PETUNJUK PENGERJAAN >>
a: Menurut teks tentang sungai Nile, berapa panjang sungai tersebut?
b: Teruskan teks tentang sungai Nile, dimulai sesudah kalimat terakhir yang tercantum.

TEKS BACAAN >>

□ □ □ □

Secara bentuk geografisnya, sungai Nile adalah sungai terpanjang dan terbesar di dunia. Tercatat sungai Nile memiliki panjang 6.650 Km/4.132 Mil. Ya’qut al-Hamawi (W.262 H) menyebutkan dalam kitab Mu’jam al-Buldan (vol.5 hal.334):
“Para pakar ilmuwan sepakat bahwa tidak ada sungai yang lebih panjang dari sungai Nile. Jarak tempuh menyusuri sungai Nile dapat ditempuh dengan waktu satu bulan di negara Mesir, dilanjutkan dengan dua bulan di negara bangsa Nubia (negara Sudan dan sekitarnya), dilanjutkan dengan empat bulan di daerah tandus, dan berakhir di daerah garis katulistiwa di negara Etiopia. Sungai Nile adalah satu-satunya sungai yang mengalir dari arah selatan ke arah utara. Sungai Nile mengungguli seluruh sungai di dunia dalam kesegaran airnya, luas jangkauanya, serta besar manfaatnya. Tidak ada satu pun sungai yang dapat menandingi sungai Nile dalam kesuburan tanah di sekitarnya.”

□ □ □ □

DATA CATATAN >>
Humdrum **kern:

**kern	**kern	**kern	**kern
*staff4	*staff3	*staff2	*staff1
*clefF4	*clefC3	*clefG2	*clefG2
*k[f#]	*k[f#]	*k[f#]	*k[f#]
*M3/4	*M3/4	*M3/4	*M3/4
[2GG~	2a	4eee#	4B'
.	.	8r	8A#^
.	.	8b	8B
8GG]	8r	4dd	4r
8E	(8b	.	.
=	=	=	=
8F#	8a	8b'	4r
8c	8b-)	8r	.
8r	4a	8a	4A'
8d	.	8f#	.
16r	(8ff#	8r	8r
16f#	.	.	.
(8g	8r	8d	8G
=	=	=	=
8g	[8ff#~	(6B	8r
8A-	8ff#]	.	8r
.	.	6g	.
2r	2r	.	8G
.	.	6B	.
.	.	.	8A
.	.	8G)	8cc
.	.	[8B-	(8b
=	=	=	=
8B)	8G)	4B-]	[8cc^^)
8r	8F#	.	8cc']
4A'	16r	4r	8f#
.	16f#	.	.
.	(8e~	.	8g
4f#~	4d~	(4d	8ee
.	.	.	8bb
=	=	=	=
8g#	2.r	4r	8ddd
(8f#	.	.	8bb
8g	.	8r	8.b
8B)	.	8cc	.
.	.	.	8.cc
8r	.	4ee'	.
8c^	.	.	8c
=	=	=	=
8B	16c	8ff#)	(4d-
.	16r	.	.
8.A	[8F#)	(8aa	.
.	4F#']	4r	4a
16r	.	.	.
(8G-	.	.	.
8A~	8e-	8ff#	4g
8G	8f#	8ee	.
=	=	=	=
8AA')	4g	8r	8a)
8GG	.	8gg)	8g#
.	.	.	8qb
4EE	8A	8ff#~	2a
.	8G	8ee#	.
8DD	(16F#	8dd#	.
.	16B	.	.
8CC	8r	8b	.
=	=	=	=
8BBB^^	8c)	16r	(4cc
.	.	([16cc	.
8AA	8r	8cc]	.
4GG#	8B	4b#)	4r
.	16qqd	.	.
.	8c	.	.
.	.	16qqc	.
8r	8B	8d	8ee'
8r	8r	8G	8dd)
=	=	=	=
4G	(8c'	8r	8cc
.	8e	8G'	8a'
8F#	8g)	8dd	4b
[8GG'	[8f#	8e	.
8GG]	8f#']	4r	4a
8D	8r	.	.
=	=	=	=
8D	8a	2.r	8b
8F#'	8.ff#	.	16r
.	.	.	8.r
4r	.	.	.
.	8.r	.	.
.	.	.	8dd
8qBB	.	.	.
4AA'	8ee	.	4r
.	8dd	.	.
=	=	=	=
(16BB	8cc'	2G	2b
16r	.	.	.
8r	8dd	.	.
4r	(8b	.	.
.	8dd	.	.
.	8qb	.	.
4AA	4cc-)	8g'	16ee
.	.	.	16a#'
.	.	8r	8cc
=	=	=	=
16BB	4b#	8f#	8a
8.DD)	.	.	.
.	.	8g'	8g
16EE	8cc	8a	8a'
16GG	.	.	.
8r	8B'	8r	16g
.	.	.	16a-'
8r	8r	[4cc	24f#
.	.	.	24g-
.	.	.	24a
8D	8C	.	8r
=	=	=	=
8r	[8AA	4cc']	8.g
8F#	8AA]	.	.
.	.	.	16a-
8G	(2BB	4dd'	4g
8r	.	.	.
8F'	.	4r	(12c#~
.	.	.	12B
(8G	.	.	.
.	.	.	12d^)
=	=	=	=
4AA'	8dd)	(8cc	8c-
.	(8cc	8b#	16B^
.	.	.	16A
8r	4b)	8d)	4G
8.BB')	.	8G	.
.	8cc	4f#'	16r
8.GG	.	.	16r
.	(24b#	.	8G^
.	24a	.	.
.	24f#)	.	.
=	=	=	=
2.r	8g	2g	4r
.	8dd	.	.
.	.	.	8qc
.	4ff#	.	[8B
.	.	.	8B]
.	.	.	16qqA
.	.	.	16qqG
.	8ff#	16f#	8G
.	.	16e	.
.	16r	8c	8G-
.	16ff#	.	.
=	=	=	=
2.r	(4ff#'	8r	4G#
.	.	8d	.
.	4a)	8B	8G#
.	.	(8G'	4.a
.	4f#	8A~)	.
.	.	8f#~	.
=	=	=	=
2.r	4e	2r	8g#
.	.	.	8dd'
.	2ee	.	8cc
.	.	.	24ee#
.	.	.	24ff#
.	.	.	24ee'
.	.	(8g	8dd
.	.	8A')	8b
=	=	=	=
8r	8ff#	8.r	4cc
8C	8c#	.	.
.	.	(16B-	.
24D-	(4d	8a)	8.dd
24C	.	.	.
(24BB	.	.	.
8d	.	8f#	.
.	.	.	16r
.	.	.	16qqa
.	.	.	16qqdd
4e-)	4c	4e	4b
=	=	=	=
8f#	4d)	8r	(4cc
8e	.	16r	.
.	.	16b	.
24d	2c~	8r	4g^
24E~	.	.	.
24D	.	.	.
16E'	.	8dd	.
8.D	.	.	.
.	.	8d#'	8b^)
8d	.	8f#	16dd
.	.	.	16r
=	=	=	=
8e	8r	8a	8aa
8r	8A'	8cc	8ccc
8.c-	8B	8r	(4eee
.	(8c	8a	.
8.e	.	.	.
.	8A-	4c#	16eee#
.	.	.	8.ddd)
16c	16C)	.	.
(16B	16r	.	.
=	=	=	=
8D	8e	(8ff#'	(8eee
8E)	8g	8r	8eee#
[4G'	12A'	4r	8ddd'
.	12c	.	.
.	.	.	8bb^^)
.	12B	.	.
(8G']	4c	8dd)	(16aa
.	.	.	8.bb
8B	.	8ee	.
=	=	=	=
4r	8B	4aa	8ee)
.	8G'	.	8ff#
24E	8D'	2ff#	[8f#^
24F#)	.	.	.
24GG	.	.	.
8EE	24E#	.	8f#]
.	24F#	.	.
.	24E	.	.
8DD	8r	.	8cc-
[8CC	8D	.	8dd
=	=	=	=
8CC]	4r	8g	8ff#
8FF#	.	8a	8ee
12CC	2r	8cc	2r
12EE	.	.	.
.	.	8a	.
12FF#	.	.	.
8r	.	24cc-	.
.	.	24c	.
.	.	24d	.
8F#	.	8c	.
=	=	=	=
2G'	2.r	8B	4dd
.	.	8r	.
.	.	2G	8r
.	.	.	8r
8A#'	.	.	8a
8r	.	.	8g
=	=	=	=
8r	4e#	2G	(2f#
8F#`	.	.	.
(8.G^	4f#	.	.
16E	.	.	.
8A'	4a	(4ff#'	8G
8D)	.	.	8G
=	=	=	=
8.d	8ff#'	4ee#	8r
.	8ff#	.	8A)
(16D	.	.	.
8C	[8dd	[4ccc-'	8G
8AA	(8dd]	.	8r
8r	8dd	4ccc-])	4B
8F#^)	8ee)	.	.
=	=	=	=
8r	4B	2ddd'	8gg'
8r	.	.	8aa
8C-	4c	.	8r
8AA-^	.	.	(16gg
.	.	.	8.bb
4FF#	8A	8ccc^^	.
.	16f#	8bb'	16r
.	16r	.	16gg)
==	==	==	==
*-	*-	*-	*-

□ □ □ □

JAWABAN SETIAP TUGAS >>
a: 6.650 km atau 4.132 mil.

b:
Dr. Shalih Budair dalam kitab an-Nile wa Mishr al-Qadimah (2006) menyebutkan “Besarnya kemanfaatan sungai Nile sejak dahulu telah dikenal oleh para raja mesir kuno. Para raja mesir kuno memuja dan mempersembahkan tumbal untuk sungai Nile. Mereka meyakini aliran sungai Nile dijaga dan diatur oleh dewa Habe yang digambarkan selalu membawa kemakmuran dan kebahagiaan.”
Dalam hal ini, Al-Qur’an juga telah mengabadikan kesombongan raja Fir’aun (Ramses II) dengan kebanggaannya kepada sungai Nile
وَنَادَى فِرْعَوْنُ فِي قَوْمِهِ قَالَ يَا قَوْمِ أَلَيْسَ لِي مُلْكُ مِصْرَ وَهَذِهِ الأنْهَارُ تَجْرِي مِنْ تَحْتِي أَفَلا تُبْصِرُونَ
Fir’aun berseru kepada rakyatnya “Wahai kaumku, bukankah kerajaan Mesir adalah milikku, dan sungai ini (sungai Nile) mengalir di bawahku, apakah kalian tidak melihatnya?”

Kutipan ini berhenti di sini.